Stored data entries —
────────────────────────────────────────

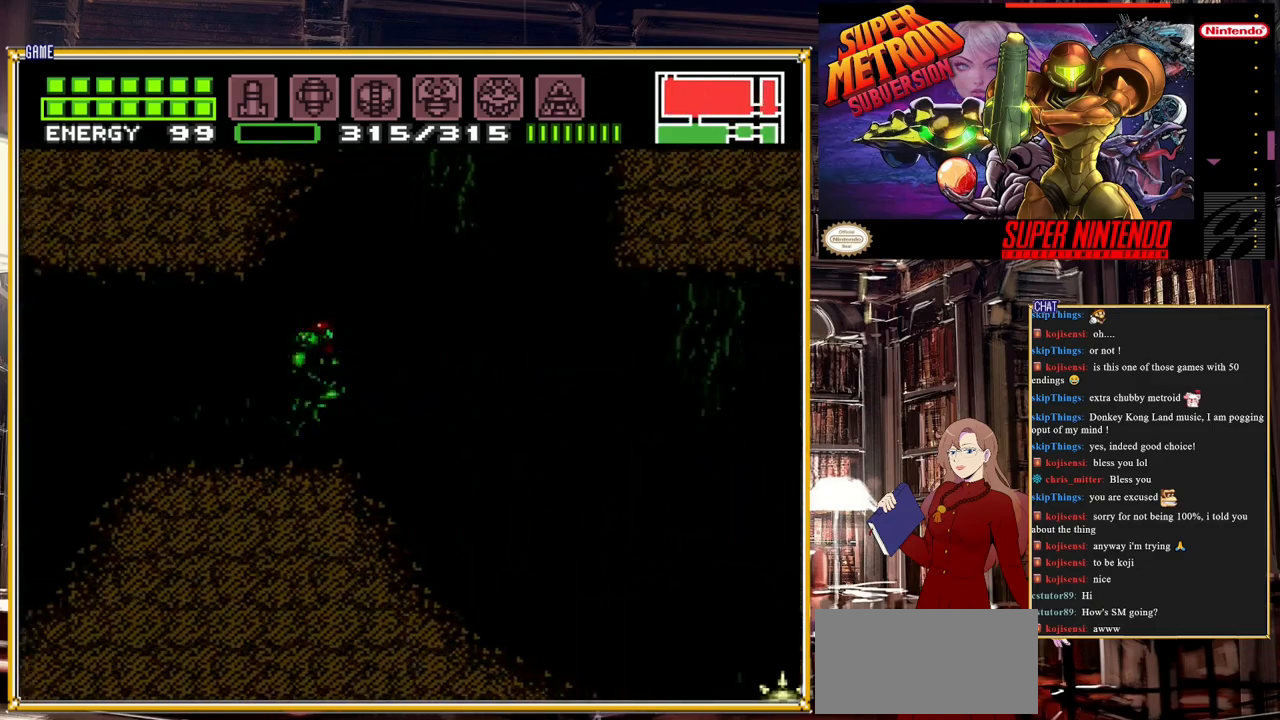
{"buttons": [], "events": [[17, "START", "down"], [300, "START", "up"]]}
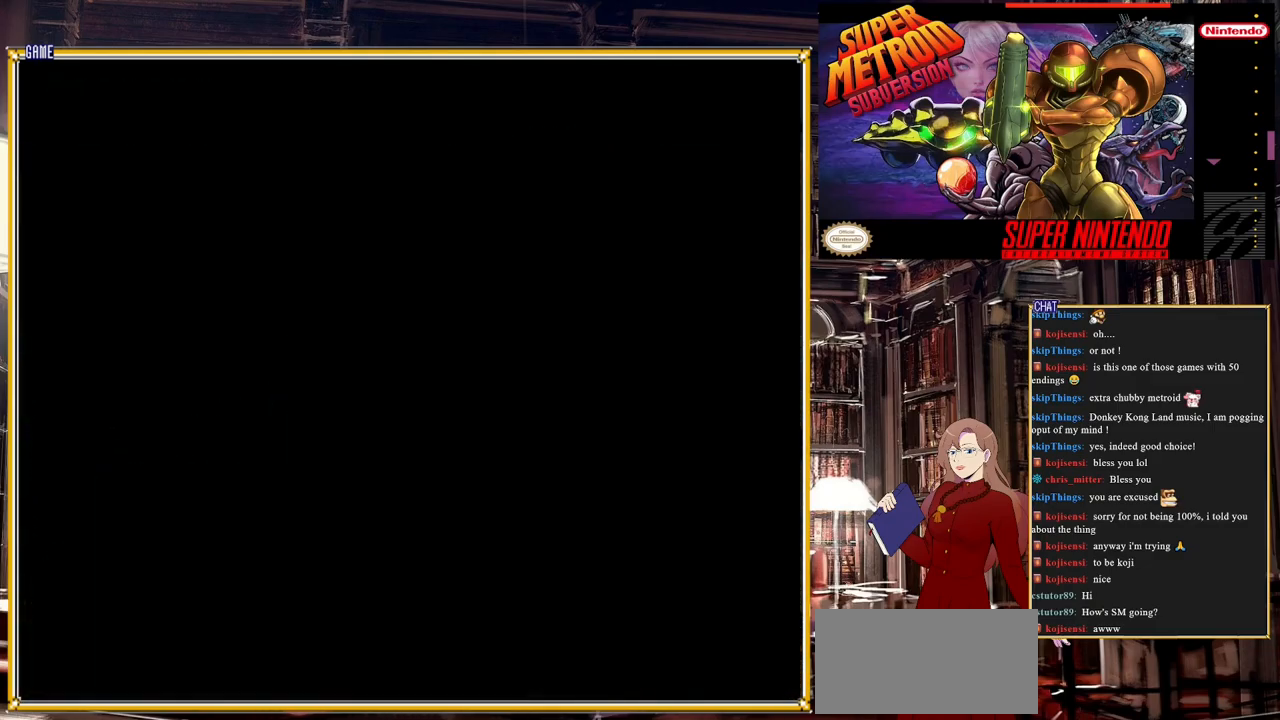
{"buttons": [], "events": []}
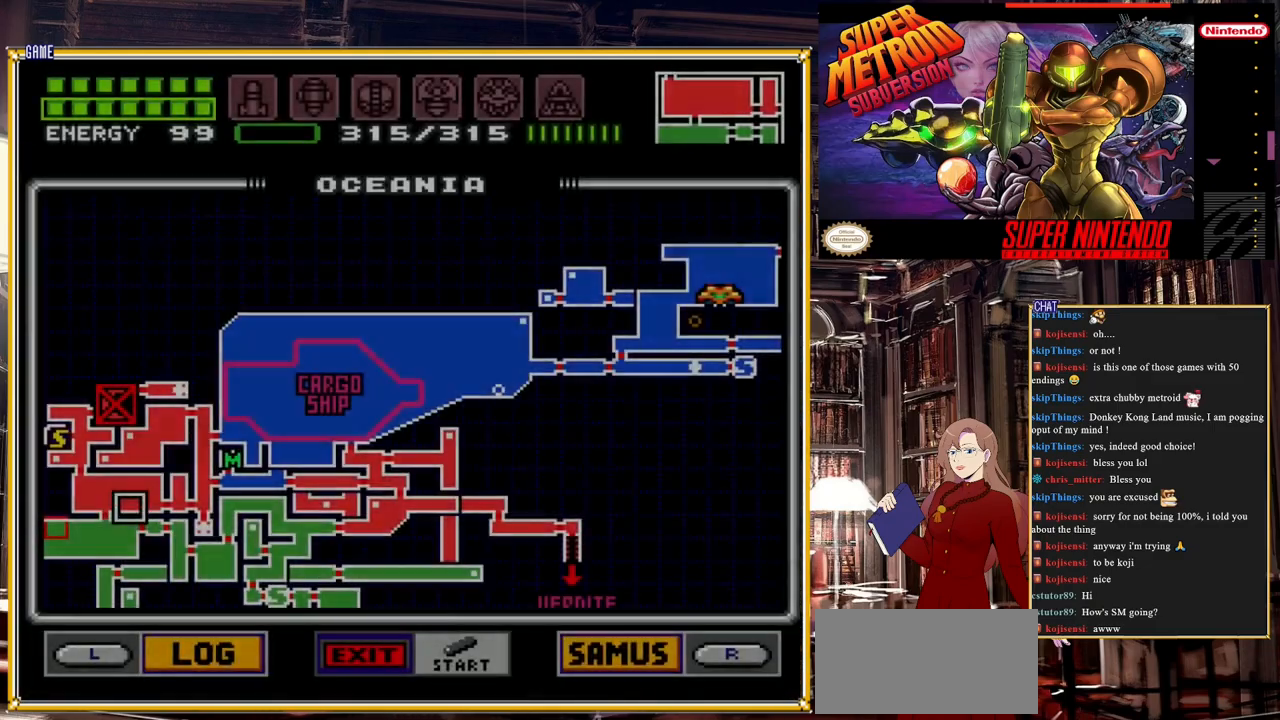
{"buttons": [], "events": [[383, "DPAD_RIGHT", "down"], [483, "DPAD_RIGHT", "up"]]}
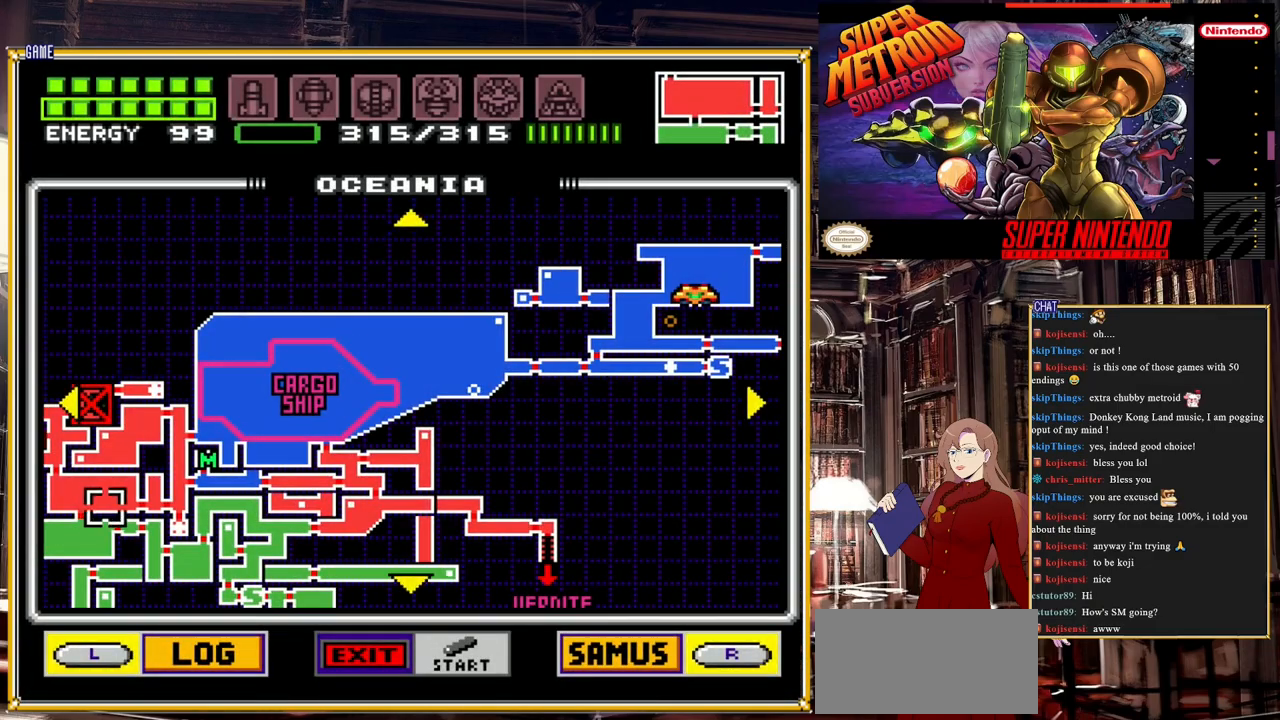
{"buttons": [], "events": [[233, "DPAD_DOWN", "down"], [317, "DPAD_DOWN", "up"]]}
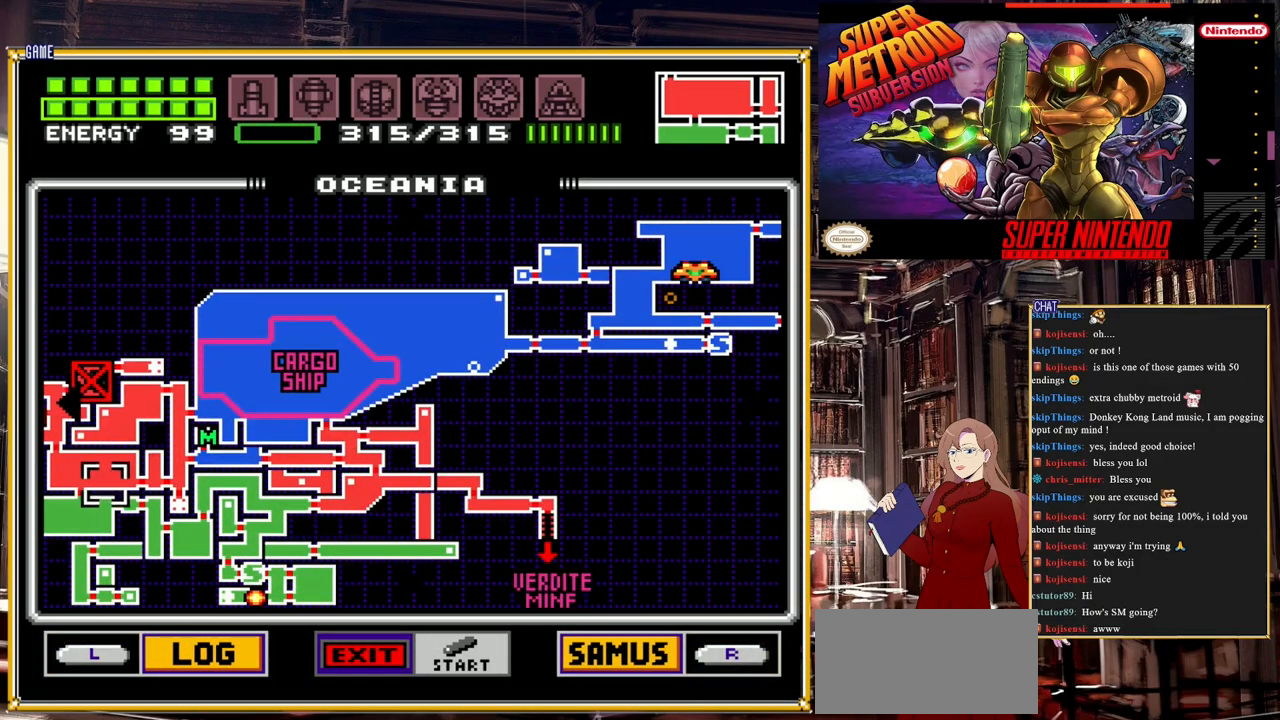
{"buttons": ["DPAD_LEFT"], "events": [[117, "DPAD_LEFT", "down"]]}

────────────────────────────────────────

Could you set down every record above word for word, leaving out the pictures?

EXERCISE OUTPUT —
{"buttons": [], "events": [[17, "START", "down"], [300, "START", "up"]]}
{"buttons": [], "events": []}
{"buttons": [], "events": [[383, "DPAD_RIGHT", "down"], [483, "DPAD_RIGHT", "up"]]}
{"buttons": [], "events": [[233, "DPAD_DOWN", "down"], [317, "DPAD_DOWN", "up"]]}
{"buttons": ["DPAD_LEFT"], "events": [[117, "DPAD_LEFT", "down"]]}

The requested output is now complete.